How I am making time for quiet and reflection
- Deleting the apps that I was using the most
This doesn’t solve the problem. I will find other distractions! It does bring in a pause while I figure out what to reach for instead of the default selection. Hopefully this gives a greater chance of implementing the other strategies.
- Practising ‘riding the wave of discomfort’ for 10 minutes and noticing the underlying internal trigger
I am reading ‘Indistractable’ by Nir Eyal and Julie Li. It is providing some intensely practical and research-based strategies for dealing with distraction, which has been an issue for humans since the earliest records! If I can resist the pull of distraction, I can engage with the quiet and reflection time.
- Reintroducing daily pauses
I use an app called ‘Pause’ by John Eldredge. I was finding it so useful but somewhere along the way, I started ignoring the reminders. It is amazing the impact one minute of pausing and releasing the mental baggage I’m holding can have.
- Not listening to or watching anything while hanging out laundry
Simply allowing my brain space to think and ponder. I find attaching this time to something that keeps my hand busy and is a frequent part of my life helps.

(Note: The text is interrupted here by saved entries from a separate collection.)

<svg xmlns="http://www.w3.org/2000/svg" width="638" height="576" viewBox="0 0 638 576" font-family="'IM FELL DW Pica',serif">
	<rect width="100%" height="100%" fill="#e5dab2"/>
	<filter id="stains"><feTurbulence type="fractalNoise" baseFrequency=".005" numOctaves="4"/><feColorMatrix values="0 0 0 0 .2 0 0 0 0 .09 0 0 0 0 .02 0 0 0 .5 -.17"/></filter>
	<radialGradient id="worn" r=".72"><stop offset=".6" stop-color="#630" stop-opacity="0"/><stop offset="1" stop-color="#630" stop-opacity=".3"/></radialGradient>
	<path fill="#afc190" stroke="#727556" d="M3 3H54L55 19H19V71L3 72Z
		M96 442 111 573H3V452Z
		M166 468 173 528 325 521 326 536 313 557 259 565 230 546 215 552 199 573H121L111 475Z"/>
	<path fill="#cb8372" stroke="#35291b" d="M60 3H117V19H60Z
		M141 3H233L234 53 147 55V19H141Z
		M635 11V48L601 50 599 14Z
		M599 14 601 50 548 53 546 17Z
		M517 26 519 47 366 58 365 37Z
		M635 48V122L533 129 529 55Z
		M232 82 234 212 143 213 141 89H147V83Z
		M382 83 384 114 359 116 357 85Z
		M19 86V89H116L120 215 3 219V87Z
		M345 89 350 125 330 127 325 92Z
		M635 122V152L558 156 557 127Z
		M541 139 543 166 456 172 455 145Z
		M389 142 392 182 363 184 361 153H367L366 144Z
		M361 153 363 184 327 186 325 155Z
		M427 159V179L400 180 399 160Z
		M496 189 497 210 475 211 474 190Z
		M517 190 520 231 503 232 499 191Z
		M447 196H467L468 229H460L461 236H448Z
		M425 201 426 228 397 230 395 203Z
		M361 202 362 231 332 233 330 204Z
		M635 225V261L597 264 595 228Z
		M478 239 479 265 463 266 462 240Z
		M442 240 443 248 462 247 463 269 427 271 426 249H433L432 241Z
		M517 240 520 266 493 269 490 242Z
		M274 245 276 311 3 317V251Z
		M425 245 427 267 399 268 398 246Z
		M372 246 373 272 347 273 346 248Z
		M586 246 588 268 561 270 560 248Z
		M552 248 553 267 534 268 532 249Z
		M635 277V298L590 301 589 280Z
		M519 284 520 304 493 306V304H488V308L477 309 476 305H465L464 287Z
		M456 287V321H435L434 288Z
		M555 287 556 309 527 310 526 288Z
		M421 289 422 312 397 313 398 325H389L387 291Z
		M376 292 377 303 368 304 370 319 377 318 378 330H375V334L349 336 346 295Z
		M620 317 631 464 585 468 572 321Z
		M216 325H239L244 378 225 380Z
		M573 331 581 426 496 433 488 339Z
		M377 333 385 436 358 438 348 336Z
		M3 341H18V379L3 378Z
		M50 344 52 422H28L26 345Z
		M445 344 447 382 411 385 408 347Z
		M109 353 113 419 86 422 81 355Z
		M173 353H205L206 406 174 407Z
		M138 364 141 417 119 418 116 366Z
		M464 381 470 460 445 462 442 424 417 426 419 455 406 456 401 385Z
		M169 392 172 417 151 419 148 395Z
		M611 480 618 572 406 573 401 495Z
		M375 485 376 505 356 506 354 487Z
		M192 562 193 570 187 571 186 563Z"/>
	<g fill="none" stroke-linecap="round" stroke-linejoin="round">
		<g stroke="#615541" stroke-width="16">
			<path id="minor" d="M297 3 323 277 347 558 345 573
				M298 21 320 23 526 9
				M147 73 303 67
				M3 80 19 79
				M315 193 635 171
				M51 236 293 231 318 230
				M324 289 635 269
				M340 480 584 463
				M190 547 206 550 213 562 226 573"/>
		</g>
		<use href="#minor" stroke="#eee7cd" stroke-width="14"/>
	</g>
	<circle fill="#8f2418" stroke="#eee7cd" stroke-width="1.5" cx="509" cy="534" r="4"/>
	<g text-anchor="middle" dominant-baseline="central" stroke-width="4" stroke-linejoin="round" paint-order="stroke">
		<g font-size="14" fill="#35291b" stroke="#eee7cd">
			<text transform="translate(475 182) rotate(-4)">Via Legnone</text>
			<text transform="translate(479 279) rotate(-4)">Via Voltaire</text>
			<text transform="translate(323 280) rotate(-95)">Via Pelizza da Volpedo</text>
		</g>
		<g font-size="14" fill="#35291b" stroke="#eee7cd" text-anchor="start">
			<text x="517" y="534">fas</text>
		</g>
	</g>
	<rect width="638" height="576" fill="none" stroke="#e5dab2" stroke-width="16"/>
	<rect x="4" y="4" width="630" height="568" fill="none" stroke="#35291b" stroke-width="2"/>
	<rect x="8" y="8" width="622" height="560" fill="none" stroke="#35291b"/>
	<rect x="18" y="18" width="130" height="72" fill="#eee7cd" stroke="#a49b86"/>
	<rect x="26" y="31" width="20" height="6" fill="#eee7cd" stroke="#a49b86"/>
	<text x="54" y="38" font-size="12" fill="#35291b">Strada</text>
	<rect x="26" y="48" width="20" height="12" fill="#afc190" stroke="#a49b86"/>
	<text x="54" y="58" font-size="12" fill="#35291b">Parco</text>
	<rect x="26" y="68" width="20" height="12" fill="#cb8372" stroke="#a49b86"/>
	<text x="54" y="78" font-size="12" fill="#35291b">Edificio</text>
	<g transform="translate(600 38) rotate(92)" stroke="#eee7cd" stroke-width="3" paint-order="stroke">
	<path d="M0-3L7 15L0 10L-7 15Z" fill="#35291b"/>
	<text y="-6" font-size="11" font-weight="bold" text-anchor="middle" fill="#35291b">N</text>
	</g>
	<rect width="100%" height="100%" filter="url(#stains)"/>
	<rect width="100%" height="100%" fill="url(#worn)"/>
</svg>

- A day off from social media and email every week
This is one rhythm that I have kept to but was filling that space with other noise instead. I find the break refreshing and it helps keep social media in a lower priority space.
These are starting points for me as I reclaim quiet and reflection. No one will guard this time for me. The noise of the world will creep in wherever I let it take hold. This is my renewed commitment to my soul and to those important to me to lead myself well in this space. A whole weekend of quiet and reflection? Yes, please.